This idea is one of collaboratively exploring a familiar place with different perspectives. What do we overlook because of familiarity? Do my ideas of a place prevent me from seeing what is there?

2) Exploring the use of text and captions to add narrative. I follow other OCA students blogs, and a recent entry from Emma Pocock’s Landscape Blog. Emma is studying Landscape as a module of the BA (Hons) Photography with the Open College of the Arts. Exercise 2.5 is an exploration fo text in Art. After completing the exercise she says:-

“Although this isn’t a form of art I think I am cut out to make in its pure form, I am definitely going to try harder to jot down words which convey my thoughts and feelings when I start my walks for my assignment. The tiny glimmers of something interesting in the work above is enough to show me that there is merit in trying this out, either with a view to using the words alongside the images or just to trigger new ideas about how to visually represent the way I experience the journey.” (Pockock; 2017)

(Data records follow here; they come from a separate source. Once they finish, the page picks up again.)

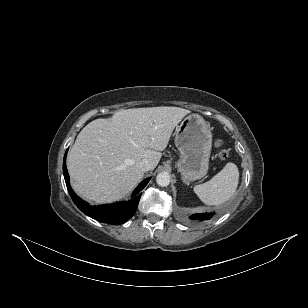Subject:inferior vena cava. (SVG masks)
I'll use <instances>...</instances> for the list:
<instances>
[{
  "mask_svg": "<svg viewBox=\"0 0 308 308\" xmlns=\"http://www.w3.org/2000/svg\"><path fill=\"white\" fill-rule=\"evenodd\" d=\"M137 168L143 172L151 169V163L147 159H143L136 164Z\"/></svg>",
  "mask_w": 308,
  "mask_h": 308,
  "instance_id": "inferior-vena-cava-1",
  "label": "inferior vena cava"
}]
</instances>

Along with the inspiration from Pocock’s blog, I have recently reviewed photography by Chloe Dewe-Matthews and an image by Walker Evans. The introduction to Dewe-Matthews “Shot at Dawn” and the title and date of Evans “Graveyard and Steel Mill in Bethlehem, Pennsylvania have helped me to see the importance of text, captions and introductions, and the consideration of what style of text is best with a series or narrative. However I like the idea that Pocock used of writing notes as she walked around, and I could explore this technique as a way of exploring myself and my thoughts and feelings whilst I am photographically exploring the Square Mile. Present the idea as a photo book series with the photo on one page and text on the other.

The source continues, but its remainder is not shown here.